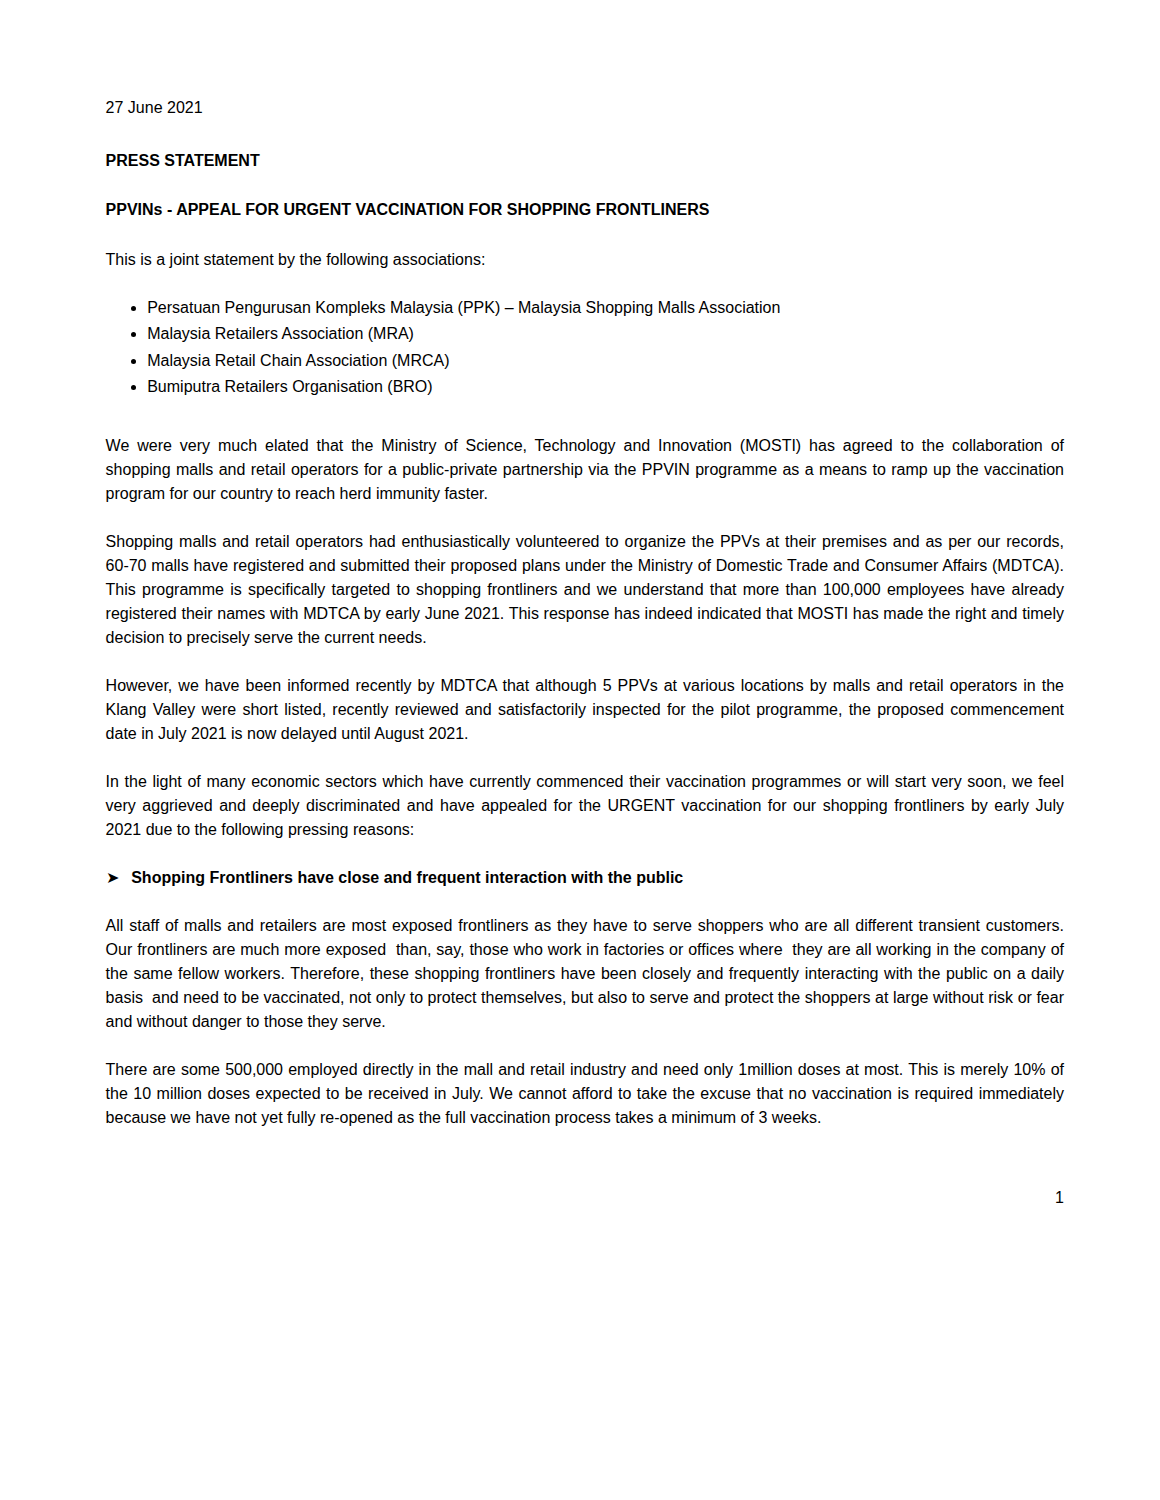27 June 2021
PRESS STATEMENT
PPVINs - APPEAL FOR URGENT VACCINATION FOR SHOPPING FRONTLINERS
This is a joint statement by the following associations:
Persatuan Pengurusan Kompleks Malaysia (PPK) – Malaysia Shopping Malls Association
Malaysia Retailers Association (MRA)
Malaysia Retail Chain Association (MRCA)
Bumiputra Retailers Organisation (BRO)
We were very much elated that the Ministry of Science, Technology and Innovation (MOSTI) has agreed to the collaboration of shopping malls and retail operators for a public-private partnership via the PPVIN programme as a means to ramp up the vaccination program for our country to reach herd immunity faster.
Shopping malls and retail operators had enthusiastically volunteered to organize the PPVs at their premises and as per our records, 60-70 malls have registered and submitted their proposed plans under the Ministry of Domestic Trade and Consumer Affairs (MDTCA). This programme is specifically targeted to shopping frontliners and we understand that more than 100,000 employees have already registered their names with MDTCA by early June 2021. This response has indeed indicated that MOSTI has made the right and timely decision to precisely serve the current needs.
However, we have been informed recently by MDTCA that although 5 PPVs at various locations by malls and retail operators in the Klang Valley were short listed, recently reviewed and satisfactorily inspected for the pilot programme, the proposed commencement date in July 2021 is now delayed until August 2021.
In the light of many economic sectors which have currently commenced their vaccination programmes or will start very soon, we feel very aggrieved and deeply discriminated and have appealed for the URGENT vaccination for our shopping frontliners by early July 2021 due to the following pressing reasons:
Shopping Frontliners have close and frequent interaction with the public
All staff of malls and retailers are most exposed frontliners as they have to serve shoppers who are all different transient customers. Our frontliners are much more exposed than, say, those who work in factories or offices where they are all working in the company of the same fellow workers. Therefore, these shopping frontliners have been closely and frequently interacting with the public on a daily basis and need to be vaccinated, not only to protect themselves, but also to serve and protect the shoppers at large without risk or fear and without danger to those they serve.
There are some 500,000 employed directly in the mall and retail industry and need only 1million doses at most. This is merely 10% of the 10 million doses expected to be received in July. We cannot afford to take the excuse that no vaccination is required immediately because we have not yet fully re-opened as the full vaccination process takes a minimum of 3 weeks.
1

**Work request**
The answer consists of the lines above that include the word "URGENT", each copied exactly.

**Answer section**
PPVINs - APPEAL FOR URGENT VACCINATION FOR SHOPPING FRONTLINERS
In the light of many economic sectors which have currently commenced their vaccination programmes or will start very soon, we feel very aggrieved and deeply discriminated and have appealed for the URGENT vaccination for our shopping frontliners by early July 2021 due to the following pressing reasons:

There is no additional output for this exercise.